[本文]
参考:“ちょっとだけ普通じゃない”高橋一生が教える生き方 『僕らは奇跡でできている』が放つメッセージ

 ドラマは、原作では終章(とはいえ100ページ以上ある)の主人公である上田一郎(工藤阿須加)の現代パートから始まる。うだつのあがらない彼が、祖父・大島吾郎(高橋一生)が書いた祖母・千明(永作博美)についての回想録を読む形で進む。その過程で、一郎自身の物語も語られていくのだろう。それにしても、真っ白なカツラを被った高橋が見守る中、同じような老けメイクで危篤状態の永作がカッと目を見開いて工藤を一喝するシーンは、陽気なBGMと相まってコントのような出来栄えだった。このシーンを頭に持ってきたのは、「今からみなさんに見ていただくのは、こういうドラマですよ」という宣言だろう。第1話ではそこから昭和の時代にさかのぼり、吾郎と千明の出会いから「八千代塾」の開塾までの様子がテンポよく描かれた。

 とにかく驚いたのは、原作が持っていた重厚さ、静謐さをかなぐり捨て、コミカルでハイテンションなドラマに生まれ変わっていたことだ。予告を見た時点である程度は予測していたが、これほどまでとは思わなかった。大筋は原作と一緒なのだが、まったく同じセリフがほとんどないという徹底ぶりである。

 原作の世界にどっぷり浸った身として、たしかに最初は戸惑いがあったのだが、だんだんドラマの持っているスピード感とテンションに巻き込まれていく形で楽しめるようになった。最大の勝因は、高橋一生と永作博美の魅力、愛らしさだ。

 実力も華もある二人を主人公にキャスティングできた時点でこのドラマは成功を約束されたようなものだが、二人を原作のトーンに押し込めるのではなく、二人がもっとも魅力を発揮できるキャラクターを主役にして、そこからドラマ全体のトーンを作り変えていったのではないだろうか。すさまじい荒療治だ。脚本を担当したのは、『ホタルノヒカリ』(日本テレビ系)などで知られる水橋文美江、演出は『精霊の守り人』(NHK)などを手がけた片岡敬司ら。

 静かだが迫力に満ちた、妖刀にも似た雰囲気を持つ原作の千明は、陽気でバイタリティあふれる情熱的な女性像に作り変えられた。永作には明らかに後者のほうが似合っている。原作では、千明は音もなく吾郎に忍び寄って絡め取っていくのだが、ドラマではあぜ道を全力疾走し、肩で息をしながらやってくる。手土産にもってきたゴーフル(クリームを挟んだ薄い焼き菓子)を自らばりばりと食べて自分のペースに持っていく千明の強引さと官能性を表す印象的なシーンも、二人で笑いながら食べる微笑ましいシーンとなった。もちろん、彼女自身が持つ“魔性”もそこかしこに匂わせている。その最たるものが、押し倒すようなキスシーンだろう。

[データ]

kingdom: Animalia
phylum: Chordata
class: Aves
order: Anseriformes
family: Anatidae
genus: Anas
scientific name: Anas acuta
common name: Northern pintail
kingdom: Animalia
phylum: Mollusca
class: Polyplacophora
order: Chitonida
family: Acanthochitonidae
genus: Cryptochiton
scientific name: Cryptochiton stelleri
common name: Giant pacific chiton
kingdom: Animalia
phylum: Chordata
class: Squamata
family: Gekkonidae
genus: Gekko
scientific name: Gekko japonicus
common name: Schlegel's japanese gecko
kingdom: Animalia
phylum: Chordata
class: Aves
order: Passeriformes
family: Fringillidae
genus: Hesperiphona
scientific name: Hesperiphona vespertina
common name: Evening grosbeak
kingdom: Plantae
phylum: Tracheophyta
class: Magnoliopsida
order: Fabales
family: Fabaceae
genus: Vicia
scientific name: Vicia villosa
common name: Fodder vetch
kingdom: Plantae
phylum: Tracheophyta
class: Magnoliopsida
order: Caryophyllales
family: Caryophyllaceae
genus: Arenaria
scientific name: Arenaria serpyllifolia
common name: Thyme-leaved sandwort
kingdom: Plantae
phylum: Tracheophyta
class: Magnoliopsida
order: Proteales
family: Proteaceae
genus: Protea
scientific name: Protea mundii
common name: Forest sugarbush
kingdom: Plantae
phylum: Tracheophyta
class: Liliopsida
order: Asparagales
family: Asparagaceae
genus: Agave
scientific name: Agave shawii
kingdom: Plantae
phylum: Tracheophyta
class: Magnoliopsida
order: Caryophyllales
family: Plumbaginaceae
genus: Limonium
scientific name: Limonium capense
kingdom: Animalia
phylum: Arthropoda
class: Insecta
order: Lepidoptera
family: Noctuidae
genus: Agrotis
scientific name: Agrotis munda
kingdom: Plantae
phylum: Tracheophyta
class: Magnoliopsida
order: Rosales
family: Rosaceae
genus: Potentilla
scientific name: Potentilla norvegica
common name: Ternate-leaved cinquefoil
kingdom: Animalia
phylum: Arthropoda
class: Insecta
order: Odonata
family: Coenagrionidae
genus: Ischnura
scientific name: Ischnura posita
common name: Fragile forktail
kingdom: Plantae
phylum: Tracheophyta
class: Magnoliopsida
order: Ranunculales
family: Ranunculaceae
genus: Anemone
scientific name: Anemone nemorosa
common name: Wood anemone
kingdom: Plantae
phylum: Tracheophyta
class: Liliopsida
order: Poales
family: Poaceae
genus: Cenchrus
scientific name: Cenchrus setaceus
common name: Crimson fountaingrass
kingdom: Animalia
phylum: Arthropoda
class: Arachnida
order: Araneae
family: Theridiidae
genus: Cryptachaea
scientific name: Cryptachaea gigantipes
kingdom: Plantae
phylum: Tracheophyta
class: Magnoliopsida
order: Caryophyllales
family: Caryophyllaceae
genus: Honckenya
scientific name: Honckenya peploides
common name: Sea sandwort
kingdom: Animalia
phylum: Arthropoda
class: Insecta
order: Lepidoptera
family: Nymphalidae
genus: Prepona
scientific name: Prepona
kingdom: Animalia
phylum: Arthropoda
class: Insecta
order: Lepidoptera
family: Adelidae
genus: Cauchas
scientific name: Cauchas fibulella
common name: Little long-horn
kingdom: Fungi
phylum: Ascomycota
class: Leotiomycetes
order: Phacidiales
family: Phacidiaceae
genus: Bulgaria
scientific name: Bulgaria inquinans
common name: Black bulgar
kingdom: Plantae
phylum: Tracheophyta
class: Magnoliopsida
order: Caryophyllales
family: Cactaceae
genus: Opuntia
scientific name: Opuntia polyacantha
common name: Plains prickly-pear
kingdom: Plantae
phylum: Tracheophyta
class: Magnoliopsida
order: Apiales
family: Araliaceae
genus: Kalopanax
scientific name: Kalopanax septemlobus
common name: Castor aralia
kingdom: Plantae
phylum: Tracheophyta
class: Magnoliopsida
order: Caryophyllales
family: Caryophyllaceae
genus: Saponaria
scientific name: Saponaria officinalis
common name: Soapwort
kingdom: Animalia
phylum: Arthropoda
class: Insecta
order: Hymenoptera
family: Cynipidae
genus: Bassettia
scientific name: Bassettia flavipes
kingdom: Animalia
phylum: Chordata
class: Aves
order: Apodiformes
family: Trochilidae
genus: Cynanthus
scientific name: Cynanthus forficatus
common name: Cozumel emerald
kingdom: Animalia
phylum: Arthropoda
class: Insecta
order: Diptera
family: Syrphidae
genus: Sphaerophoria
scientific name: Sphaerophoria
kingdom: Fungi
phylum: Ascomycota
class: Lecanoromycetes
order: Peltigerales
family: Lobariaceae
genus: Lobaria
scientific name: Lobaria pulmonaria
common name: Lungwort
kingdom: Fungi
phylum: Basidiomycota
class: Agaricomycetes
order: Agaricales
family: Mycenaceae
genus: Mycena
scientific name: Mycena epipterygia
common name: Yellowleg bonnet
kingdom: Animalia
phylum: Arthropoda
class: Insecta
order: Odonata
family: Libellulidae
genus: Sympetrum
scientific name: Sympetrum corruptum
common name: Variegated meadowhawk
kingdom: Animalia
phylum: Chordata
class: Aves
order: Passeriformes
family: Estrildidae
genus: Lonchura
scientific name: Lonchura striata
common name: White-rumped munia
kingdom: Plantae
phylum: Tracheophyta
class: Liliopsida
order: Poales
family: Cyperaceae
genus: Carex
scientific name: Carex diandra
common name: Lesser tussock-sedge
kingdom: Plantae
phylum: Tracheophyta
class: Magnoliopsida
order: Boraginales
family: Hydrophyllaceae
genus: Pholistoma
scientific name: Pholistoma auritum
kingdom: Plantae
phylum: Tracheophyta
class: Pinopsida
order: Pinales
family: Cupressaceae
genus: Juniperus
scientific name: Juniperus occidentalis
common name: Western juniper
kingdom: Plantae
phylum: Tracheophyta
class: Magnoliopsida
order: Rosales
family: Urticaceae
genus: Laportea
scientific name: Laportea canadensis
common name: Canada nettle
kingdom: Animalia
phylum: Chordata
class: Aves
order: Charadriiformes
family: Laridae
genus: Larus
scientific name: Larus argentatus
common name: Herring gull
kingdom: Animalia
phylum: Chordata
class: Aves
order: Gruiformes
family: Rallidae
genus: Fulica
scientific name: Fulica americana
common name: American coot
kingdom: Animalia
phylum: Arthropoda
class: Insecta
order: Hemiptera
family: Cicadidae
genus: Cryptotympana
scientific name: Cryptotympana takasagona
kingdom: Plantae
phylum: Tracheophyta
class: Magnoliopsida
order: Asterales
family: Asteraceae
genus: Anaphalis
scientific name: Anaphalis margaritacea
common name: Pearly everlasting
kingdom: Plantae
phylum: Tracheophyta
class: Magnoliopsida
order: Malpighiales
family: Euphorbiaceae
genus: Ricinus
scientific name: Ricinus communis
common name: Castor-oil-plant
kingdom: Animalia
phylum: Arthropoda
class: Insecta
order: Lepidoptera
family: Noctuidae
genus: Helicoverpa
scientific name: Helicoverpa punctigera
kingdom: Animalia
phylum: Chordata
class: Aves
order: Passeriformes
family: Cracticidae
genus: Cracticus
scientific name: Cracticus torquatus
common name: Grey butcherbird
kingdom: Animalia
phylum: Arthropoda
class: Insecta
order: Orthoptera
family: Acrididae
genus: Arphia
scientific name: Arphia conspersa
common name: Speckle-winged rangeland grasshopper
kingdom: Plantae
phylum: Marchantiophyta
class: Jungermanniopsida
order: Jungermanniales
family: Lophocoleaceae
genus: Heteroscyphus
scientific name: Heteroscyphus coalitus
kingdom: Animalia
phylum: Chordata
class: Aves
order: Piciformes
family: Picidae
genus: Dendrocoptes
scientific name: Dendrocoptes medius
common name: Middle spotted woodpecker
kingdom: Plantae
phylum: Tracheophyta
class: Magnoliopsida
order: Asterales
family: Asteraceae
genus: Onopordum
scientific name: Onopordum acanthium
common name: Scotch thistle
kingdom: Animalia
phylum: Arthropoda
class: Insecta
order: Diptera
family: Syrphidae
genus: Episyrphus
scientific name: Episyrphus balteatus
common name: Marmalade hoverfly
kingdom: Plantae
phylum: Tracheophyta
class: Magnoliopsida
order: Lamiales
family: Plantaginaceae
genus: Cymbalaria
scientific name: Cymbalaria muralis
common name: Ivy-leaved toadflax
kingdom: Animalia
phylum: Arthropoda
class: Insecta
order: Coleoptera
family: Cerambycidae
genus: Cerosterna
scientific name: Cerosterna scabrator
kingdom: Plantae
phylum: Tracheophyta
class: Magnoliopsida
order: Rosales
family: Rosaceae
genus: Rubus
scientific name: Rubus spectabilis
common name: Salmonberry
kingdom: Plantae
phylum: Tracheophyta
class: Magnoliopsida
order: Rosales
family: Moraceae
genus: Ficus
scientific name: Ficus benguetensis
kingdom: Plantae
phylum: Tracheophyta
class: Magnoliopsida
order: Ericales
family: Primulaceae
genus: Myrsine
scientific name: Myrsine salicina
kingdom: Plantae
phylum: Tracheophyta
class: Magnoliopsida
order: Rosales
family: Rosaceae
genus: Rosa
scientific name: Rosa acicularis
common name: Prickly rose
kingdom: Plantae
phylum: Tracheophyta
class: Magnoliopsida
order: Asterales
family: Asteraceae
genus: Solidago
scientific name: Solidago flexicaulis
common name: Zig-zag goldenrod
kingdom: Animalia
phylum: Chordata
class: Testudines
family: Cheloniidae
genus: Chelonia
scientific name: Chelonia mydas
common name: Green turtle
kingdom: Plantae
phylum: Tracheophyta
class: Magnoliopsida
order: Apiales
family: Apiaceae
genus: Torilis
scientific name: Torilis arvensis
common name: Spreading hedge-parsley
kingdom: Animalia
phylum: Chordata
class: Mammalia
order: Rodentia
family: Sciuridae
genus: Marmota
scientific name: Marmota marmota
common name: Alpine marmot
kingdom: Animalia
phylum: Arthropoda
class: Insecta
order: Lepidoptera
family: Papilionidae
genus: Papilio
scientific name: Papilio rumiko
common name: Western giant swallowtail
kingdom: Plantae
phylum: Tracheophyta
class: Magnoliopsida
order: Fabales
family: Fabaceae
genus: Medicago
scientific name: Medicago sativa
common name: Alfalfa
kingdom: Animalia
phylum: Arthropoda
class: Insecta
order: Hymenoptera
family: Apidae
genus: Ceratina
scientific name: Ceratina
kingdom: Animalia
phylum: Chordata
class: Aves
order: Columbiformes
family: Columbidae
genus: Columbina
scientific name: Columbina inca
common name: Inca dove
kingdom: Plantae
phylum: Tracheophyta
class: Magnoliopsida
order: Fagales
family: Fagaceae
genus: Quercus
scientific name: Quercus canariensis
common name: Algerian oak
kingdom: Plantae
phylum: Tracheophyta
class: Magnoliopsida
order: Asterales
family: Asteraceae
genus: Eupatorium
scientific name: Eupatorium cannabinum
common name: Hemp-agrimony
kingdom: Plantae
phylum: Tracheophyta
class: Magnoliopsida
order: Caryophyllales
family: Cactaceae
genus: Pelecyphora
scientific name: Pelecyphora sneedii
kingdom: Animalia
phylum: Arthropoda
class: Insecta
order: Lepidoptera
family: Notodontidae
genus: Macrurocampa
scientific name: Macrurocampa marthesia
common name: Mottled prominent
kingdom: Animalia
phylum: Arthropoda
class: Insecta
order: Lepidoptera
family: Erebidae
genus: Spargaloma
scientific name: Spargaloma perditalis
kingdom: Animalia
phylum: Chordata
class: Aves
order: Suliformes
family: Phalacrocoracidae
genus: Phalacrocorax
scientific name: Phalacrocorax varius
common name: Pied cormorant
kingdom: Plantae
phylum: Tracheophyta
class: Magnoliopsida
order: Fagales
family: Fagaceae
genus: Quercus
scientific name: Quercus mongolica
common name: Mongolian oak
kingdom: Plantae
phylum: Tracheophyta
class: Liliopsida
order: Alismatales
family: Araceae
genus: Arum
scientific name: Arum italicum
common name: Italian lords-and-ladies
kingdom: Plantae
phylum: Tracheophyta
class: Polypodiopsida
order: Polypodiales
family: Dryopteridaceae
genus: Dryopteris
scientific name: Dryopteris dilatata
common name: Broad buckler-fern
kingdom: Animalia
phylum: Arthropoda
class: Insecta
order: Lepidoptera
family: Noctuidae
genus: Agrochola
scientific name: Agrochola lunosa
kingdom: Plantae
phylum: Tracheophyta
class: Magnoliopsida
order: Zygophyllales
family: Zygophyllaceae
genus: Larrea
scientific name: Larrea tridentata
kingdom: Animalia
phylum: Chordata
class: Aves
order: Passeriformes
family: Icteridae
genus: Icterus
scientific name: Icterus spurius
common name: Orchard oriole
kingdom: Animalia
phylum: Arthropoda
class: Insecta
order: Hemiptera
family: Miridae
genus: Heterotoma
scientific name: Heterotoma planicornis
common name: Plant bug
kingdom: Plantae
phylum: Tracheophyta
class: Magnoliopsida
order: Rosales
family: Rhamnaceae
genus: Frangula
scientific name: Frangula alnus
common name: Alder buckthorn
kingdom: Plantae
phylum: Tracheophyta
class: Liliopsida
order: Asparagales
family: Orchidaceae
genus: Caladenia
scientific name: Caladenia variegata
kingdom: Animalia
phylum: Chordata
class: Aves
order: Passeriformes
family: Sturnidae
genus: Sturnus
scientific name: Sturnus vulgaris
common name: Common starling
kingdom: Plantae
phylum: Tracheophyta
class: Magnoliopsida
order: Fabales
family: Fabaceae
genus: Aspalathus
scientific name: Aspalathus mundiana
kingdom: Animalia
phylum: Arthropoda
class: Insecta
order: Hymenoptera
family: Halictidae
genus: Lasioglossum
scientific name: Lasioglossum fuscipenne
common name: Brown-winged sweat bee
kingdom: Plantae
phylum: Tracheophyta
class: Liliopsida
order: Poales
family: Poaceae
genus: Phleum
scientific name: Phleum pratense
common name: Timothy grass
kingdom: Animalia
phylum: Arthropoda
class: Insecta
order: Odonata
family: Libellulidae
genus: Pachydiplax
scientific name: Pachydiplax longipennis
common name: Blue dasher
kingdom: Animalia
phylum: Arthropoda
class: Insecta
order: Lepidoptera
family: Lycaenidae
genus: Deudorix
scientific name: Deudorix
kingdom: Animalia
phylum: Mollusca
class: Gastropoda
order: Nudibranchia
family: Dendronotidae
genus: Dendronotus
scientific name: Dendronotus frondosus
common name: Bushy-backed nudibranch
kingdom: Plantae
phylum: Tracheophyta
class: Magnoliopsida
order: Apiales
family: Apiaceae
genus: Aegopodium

[課題一覧]
a – 次の(i)〜(iii)が本文の内容と合っているかを、それぞれ「はい」か「いいえ」で答えよ。判断の決め手となる本文の語句も正確に引用すること。
(i) ドラマは昭和の時代の場面から始まる。
(ii) ドラマの脚本を担当したのは水橋文美江である。
(iii) ドラマには原作とまったく同じセリフが多く使われている。
b – 本文のうち「ドラマは、原作では終章(とは」と「人』(NHK)などを手がけた片岡敬司ら。」の間の部分を、両端の語句も含めて抜き出せ。
データは本文とは別の出典から取ったものだ。

[各課題の解答]
a –
(i) いいえ。「上田一郎(工藤阿須加)の現代パートから始まる」
(ii) はい。「脚本を担当したのは、『ホタルノヒカリ』(日本テレビ系)などで知られる水橋文美江」
(iii) いいえ。「まったく同じセリフがほとんどないという徹底ぶりである」

b –
ドラマは、原作では終章(とはいえ100ページ以上ある)の主人公である上田一郎(工藤阿須加)の現代パートから始まる。うだつのあがらない彼が、祖父・大島吾郎(高橋一生)が書いた祖母・千明(永作博美)についての回想録を読む形で進む。その過程で、一郎自身の物語も語られていくのだろう。それにしても、真っ白なカツラを被った高橋が見守る中、同じような老けメイクで危篤状態の永作がカッと目を見開いて工藤を一喝するシーンは、陽気なBGMと相まってコントのような出来栄えだった。このシーンを頭に持ってきたのは、「今からみなさんに見ていただくのは、こういうドラマですよ」という宣言だろう。第1話ではそこから昭和の時代にさかのぼり、吾郎と千明の出会いから「八千代塾」の開塾までの様子がテンポよく描かれた。

 とにかく驚いたのは、原作が持っていた重厚さ、静謐さをかなぐり捨て、コミカルでハイテンションなドラマに生まれ変わっていたことだ。予告を見た時点である程度は予測していたが、これほどまでとは思わなかった。大筋は原作と一緒なのだが、まったく同じセリフがほとんどないという徹底ぶりである。

 原作の世界にどっぷり浸った身として、たしかに最初は戸惑いがあったのだが、だんだんドラマの持っているスピード感とテンションに巻き込まれていく形で楽しめるようになった。最大の勝因は、高橋一生と永作博美の魅力、愛らしさだ。

 実力も華もある二人を主人公にキャスティングできた時点でこのドラマは成功を約束されたようなものだが、二人を原作のトーンに押し込めるのではなく、二人がもっとも魅力を発揮できるキャラクターを主役にして、そこからドラマ全体のトーンを作り変えていったのではないだろうか。すさまじい荒療治だ。脚本を担当したのは、『ホタルノヒカリ』(日本テレビ系)などで知られる水橋文美江、演出は『精霊の守り人』(NHK)などを手がけた片岡敬司ら。